腕の隙間から伺い見ていた閃は、勢いをつけて上半身を起こすと、そのまま灯の肩に頭を寄せた。
「……ほんと馬鹿だよな。お前も俺も」
『せんは、ばかじゃないよ』
「……どうだろうな」
そのまま、大きくひとつ息をついた。
「なぁ、灯。……頼みがあるんだ」
『なに?』
「明日……明日の朝、さ。先生が無くす記憶は……俺の、俺に関してなんだ」
びくり、と灯の身体が揺れる。
『……わか、るの……?』
「なんとなく、だけどな。直感みたいなもん。……だからさ。だから明日、仄のこと見ていてやってほしいんだ。それに……」
ぎゅっと、灯の服の裾が強く掴まれる。
「もし、もしもさ。俺達が間違った事をするんだったら……それを、お前に止めてほしいんだ」
『……』
灯の肩に強く額を押し付けているため、閃の表情を窺い知ることはできない。
月の光がほの青く照らす赤銅色を、灯は黙って見つめていた。
『……いいよ』
「……ありがとう。

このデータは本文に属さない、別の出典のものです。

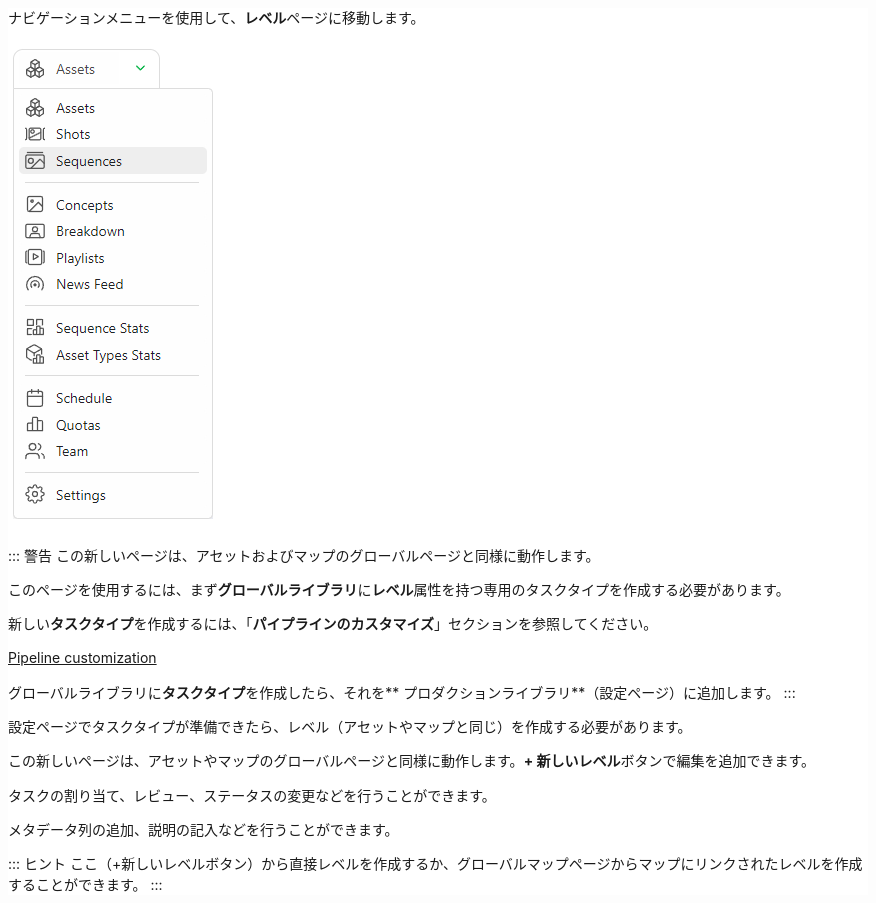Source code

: ナビゲーションメニューを使用して、**レベル**ページに移動します。

![Navigation levels](../img/getting-started/drop_down_menu_sequence_page.png)

::: 警告
この新しいページは、アセットおよびマップのグローバルページと同様に動作します。

このページを使用するには、まず**グローバルライブラリ**に**レベル**属性を持つ専用のタスクタイプを作成する必要があります。

新しい**タスクタイプ**を作成するには、「**パイプラインのカスタマイズ**」セクションを参照してください。

[Pipeline customization](../customization-pipeline/README.md)

グローバルライブラリに**タスクタイプ**を作成したら、それを**
プロダクションライブラリ**（設定ページ）に追加します。
:::

設定ページでタスクタイプが準備できたら、レベル（アセットやマップと同じ）を作成する必要があります。




この新しいページは、アセットやマップのグローバルページと同様に動作します。**+ 新しいレベル**ボタンで編集を追加できます。

タスクの割り当て、レビュー、ステータスの変更などを行うことができます。

メタデータ列の追加、説明の記入などを行うことができます。


::: ヒント
ここ（+新しいレベルボタン）から直接レベルを作成するか、グローバルマップページからマップにリンクされたレベルを作成することができます。
:::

頼んだ」
ぐっと一層強く、額が押し付けられた。
『せんは、どうするの。りょうにかえる……?』
「……いや、俺もここにいるよ」
『でも、あしたのあさ』
「……会いに行くよ。これはあくまでも俺の……なんつーの、デジャヴ? 予想、みてえなもんだからさ。……外れれば、外れるならそれに越したことはねえし」
自らに言い聞かせるように、閃は続ける。
「だから、俺は大丈夫だから。……仄の事、止めてやってくれ」
『……でも、おれは、せんのことも、しんぱい』
「大丈夫だよ。…………ありがとな」
そう言って閃は、ゆっくりと顔を上げた。
少し大人びた表情をして、灯の肩をポンポンと軽く叩く。
灯は黙って、その顔をまっすぐ見つめていた。
叩かれていた肩が突如ぎゅっと、痛いほど強く掴まれる。
「ダメだな……おれ、まだ大人になりきれねえや…………っ」
もう一度強く押し付けられた頭が震え、灯の肩が濡れていく。
灯は微動だにしないまま、ただ強く、唇を嚙みしめる事しかできなかった。